PROBLEM ->
Reproduce the entries below verbatim, beginning with the line that contains "class: Magnoliopsida" and continuing through the last line of the entries.

SUPPLIED DATA ->

....

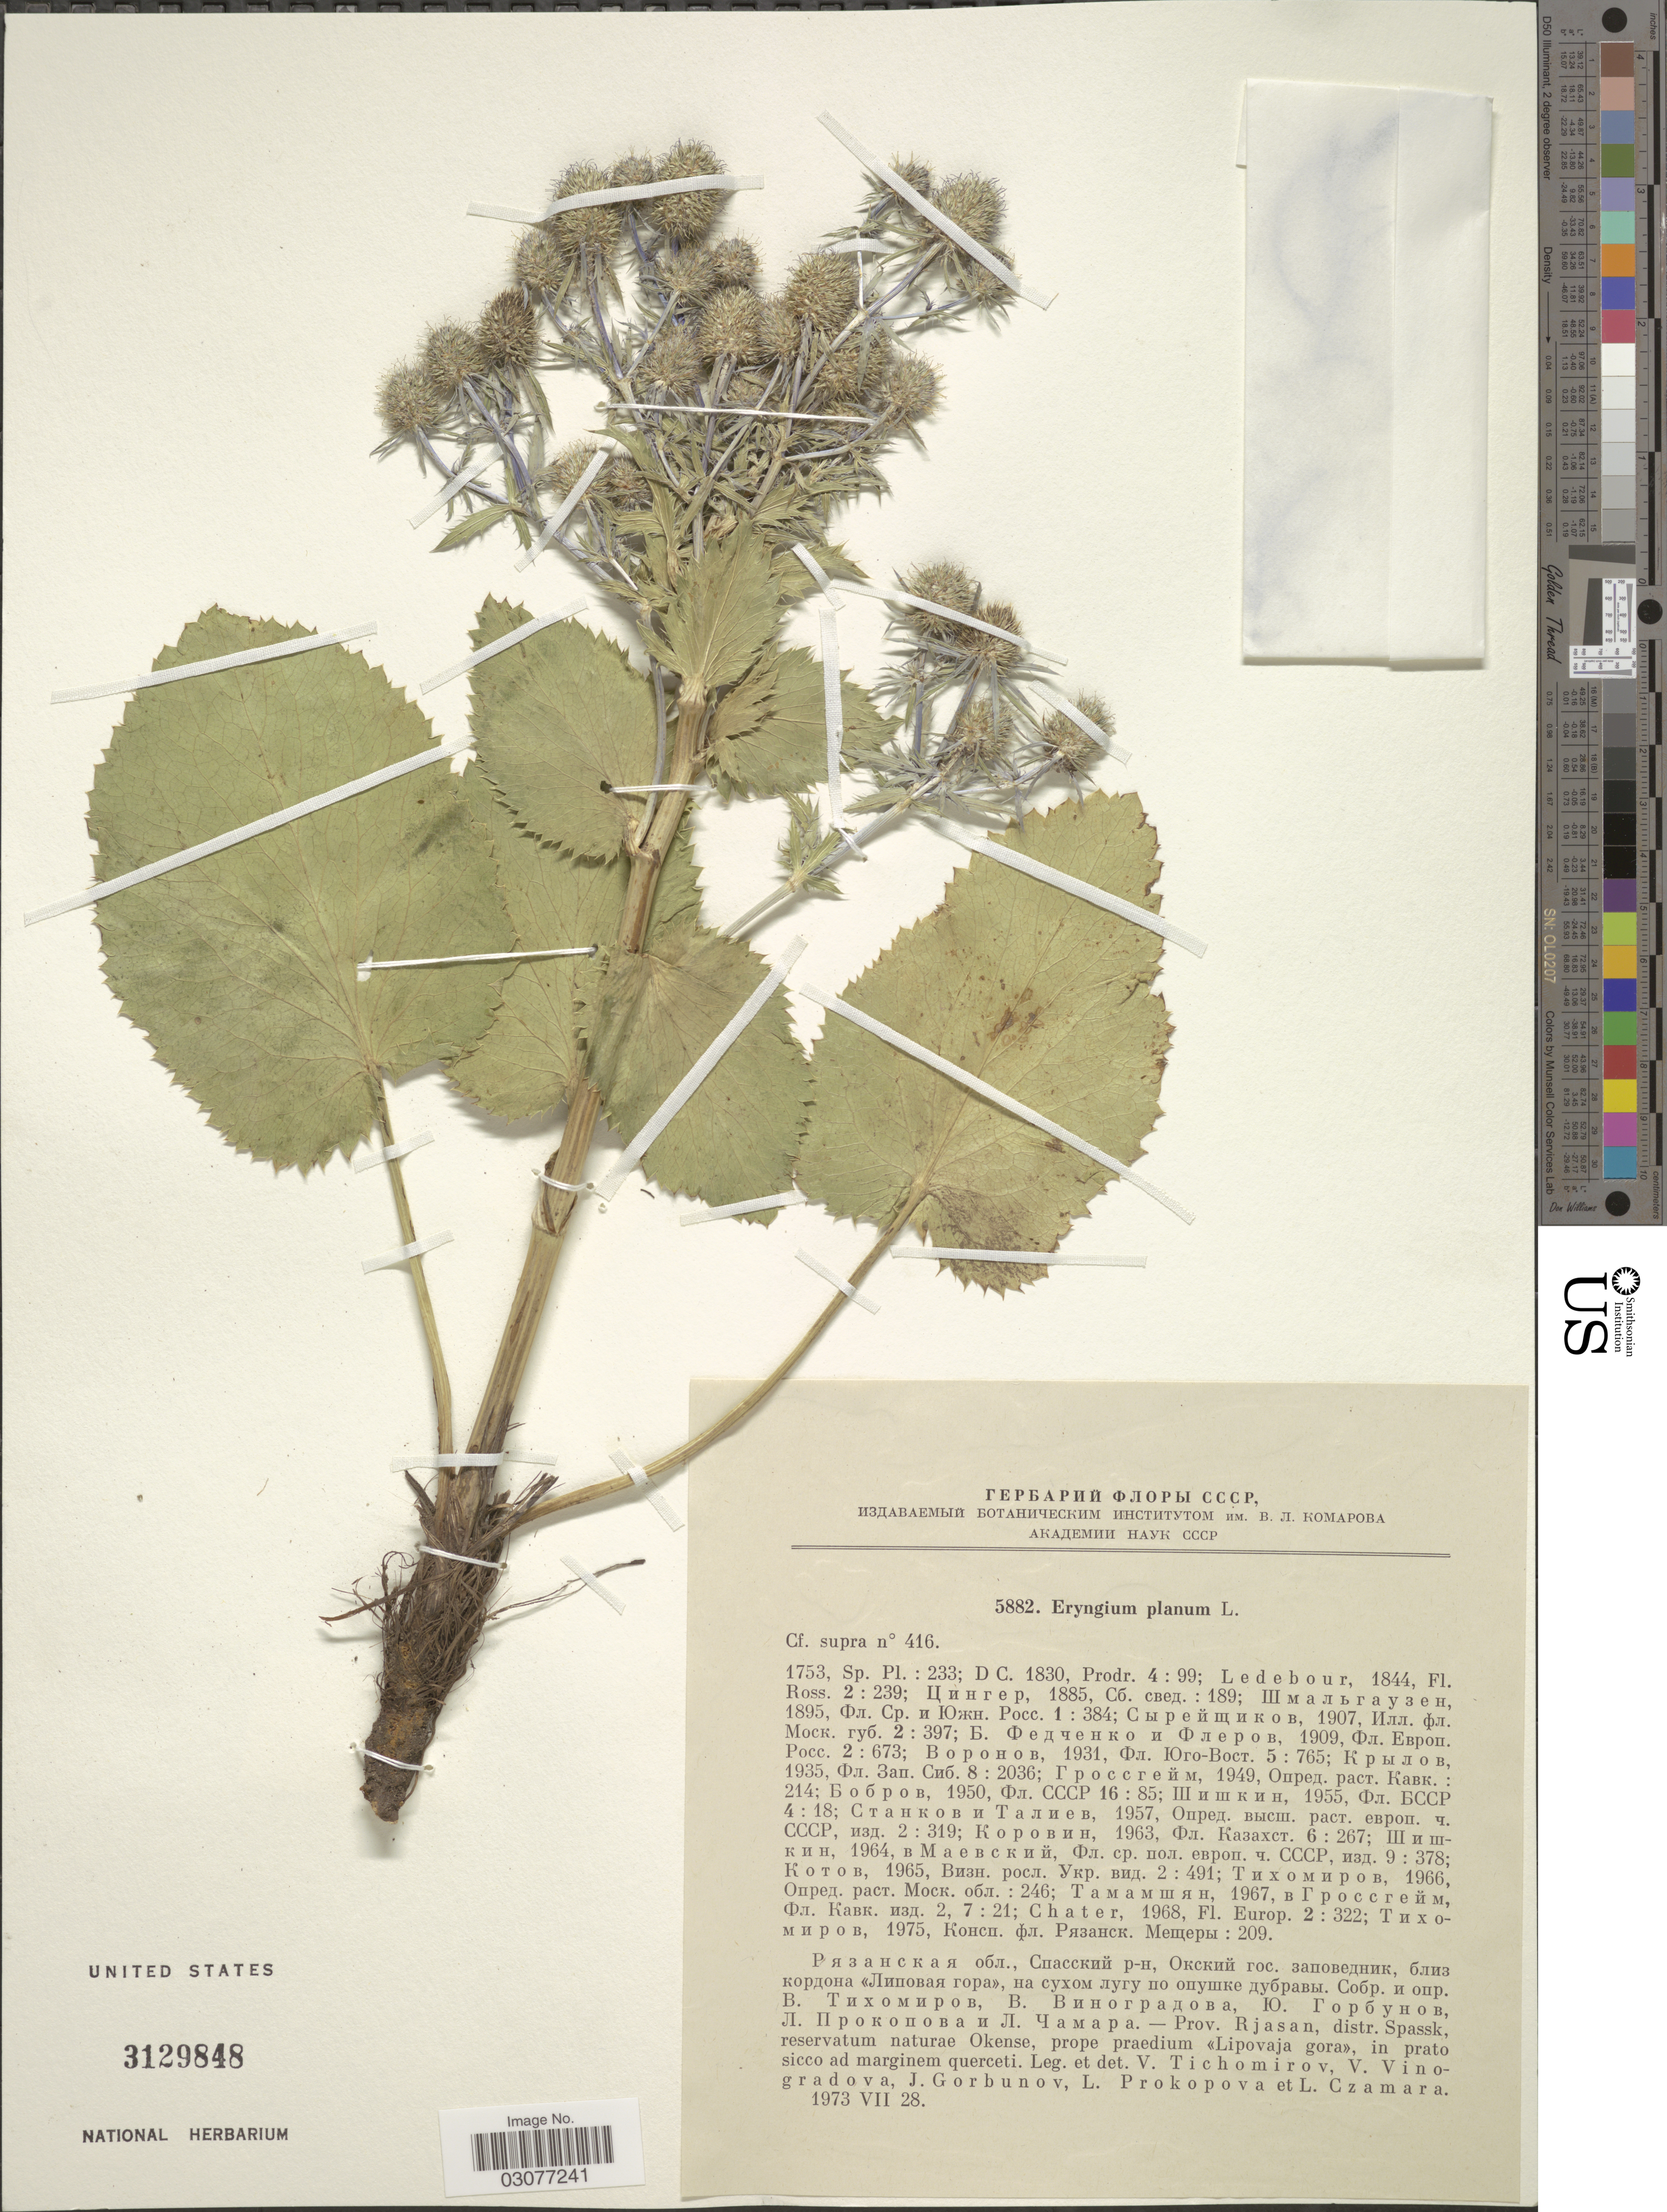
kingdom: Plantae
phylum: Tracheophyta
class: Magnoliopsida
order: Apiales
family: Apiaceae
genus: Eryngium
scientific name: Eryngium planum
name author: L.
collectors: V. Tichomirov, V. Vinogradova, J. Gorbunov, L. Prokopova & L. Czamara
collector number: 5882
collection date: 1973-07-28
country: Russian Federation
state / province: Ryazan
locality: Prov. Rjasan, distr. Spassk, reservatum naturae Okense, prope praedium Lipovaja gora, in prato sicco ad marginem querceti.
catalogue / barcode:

....

RESPONSE TO THIS TASK ->
class: Magnoliopsida
order: Apiales
family: Apiaceae
genus: Eryngium
scientific name: Eryngium planum
name author: L.
collectors: V. Tichomirov, V. Vinogradova, J. Gorbunov, L. Prokopova & L. Czamara
collector number: 5882
collection date: 1973-07-28
country: Russian Federation
state / province: Ryazan
locality: Prov. Rjasan, distr. Spassk, reservatum naturae Okense, prope praedium Lipovaja gora, in prato sicco ad marginem querceti.
catalogue / barcode:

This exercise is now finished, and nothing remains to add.